* [EXERCISE AIM]
The answer is the set of lines that include "шубой", copied from the data below.

┏━━

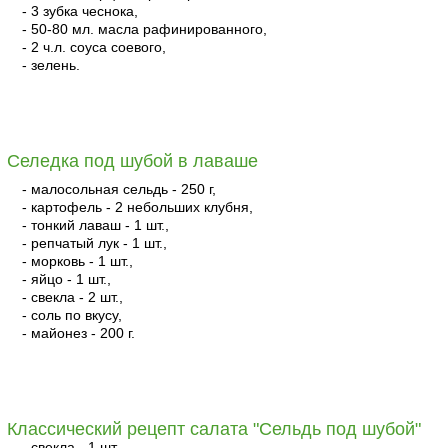
- 3 зубка чеснока,
- 50-80 мл. масла рафинированного,
- 2 ч.л. соуса соевого,
- зелень.
читать
Селедка под шубой в лаваше
- малосольная сельдь - 250 г,
- картофель - 2 небольших клубня,
- тонкий лаваш - 1 шт.,
- репчатый лук - 1 шт.,
- морковь - 1 шт.,
- яйцо - 1 шт.,
- свекла - 2 шт.,
- соль по вкусу,
- майонез - 200 г.
читать
Классический рецепт салата "Сельдь под шубой"
- свекла - 1 шт.,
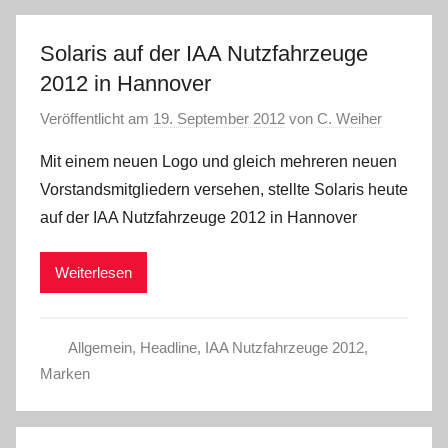
Solaris auf der IAA Nutzfahrzeuge
2012 in Hannover
Veröffentlicht am
19. September 2012
von
C. Weiher
Mit einem neuen Logo und gleich mehreren neuen
Vorstandsmitgliedern versehen, stellte Solaris heute
auf der IAA Nutzfahrzeuge 2012 in Hannover
Weiterlesen
Allgemein
,
Headline
,
IAA Nutzfahrzeuge 2012
,
Marken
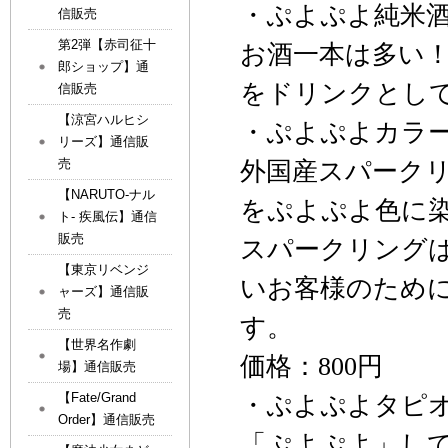
・ぷよぷよ純米
信販売
第2弾【赤司征十
お酒一本は多い
郎ショップ】通
をドリンクとし
信販売
【涼宮ハルヒシ
・ぷよぷよカラ
リーズ】通信販
売
外国産スパーク
【NARUTO-ナル
をぷよぷよ色に
ト- 疾風伝】通信
販売
スパークリング
【東京リベンジ
いお客様のため
ャーズ】通信販
売
す。
【世界名作劇
価格：
800
円
場】通信販売
【Fate/Grand
・ぷよぷよタピ
Order】通信販売
「ぷよぷよ」し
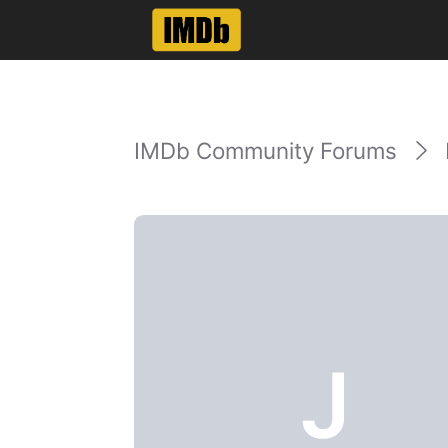
IMDb Community Forums
J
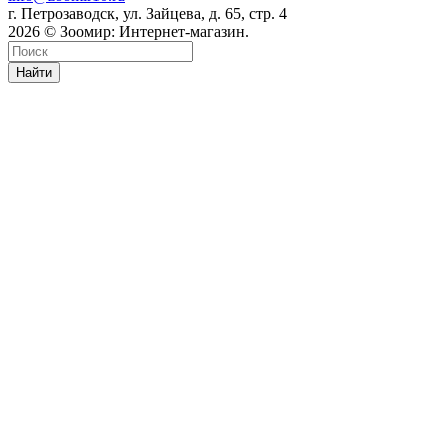
г. Петрозаводск, ул. Зайцева, д. 65, стр. 4
2026 © Зоомир: Интернет-магазин.
Найти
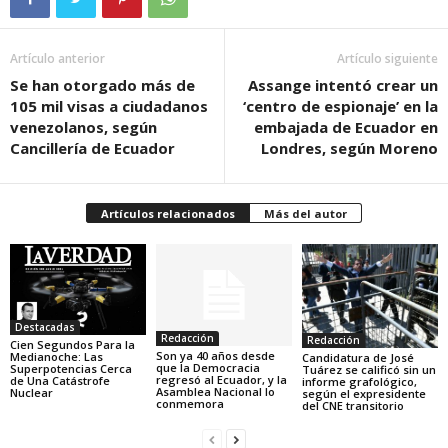
Artículo anterior
Artículo siguiente
Se han otorgado más de
Assange intentó crear un
105 mil visas a ciudadanos
‘centro de espionaje’ en la
venezolanos, según
embajada de Ecuador en
Cancillería de Ecuador
Londres, según Moreno
Artículos relacionados
Más del autor
Destacadas
Redacción
Redacción
Cien Segundos Para la
Son ya 40 años desde
Medianoche: Las
Candidatura de José
que la Democracia
Superpotencias Cerca
Tuárez se calificó sin un
regresó al Ecuador, y la
de Una Catástrofe
informe grafológico,
Asamblea Nacional lo
Nuclear
según el expresidente
conmemora
del CNE transitorio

┗━━

* [ANSWER BOX]
Селедка под шубой в лаваше
Классический рецепт салата "Сельдь под шубой"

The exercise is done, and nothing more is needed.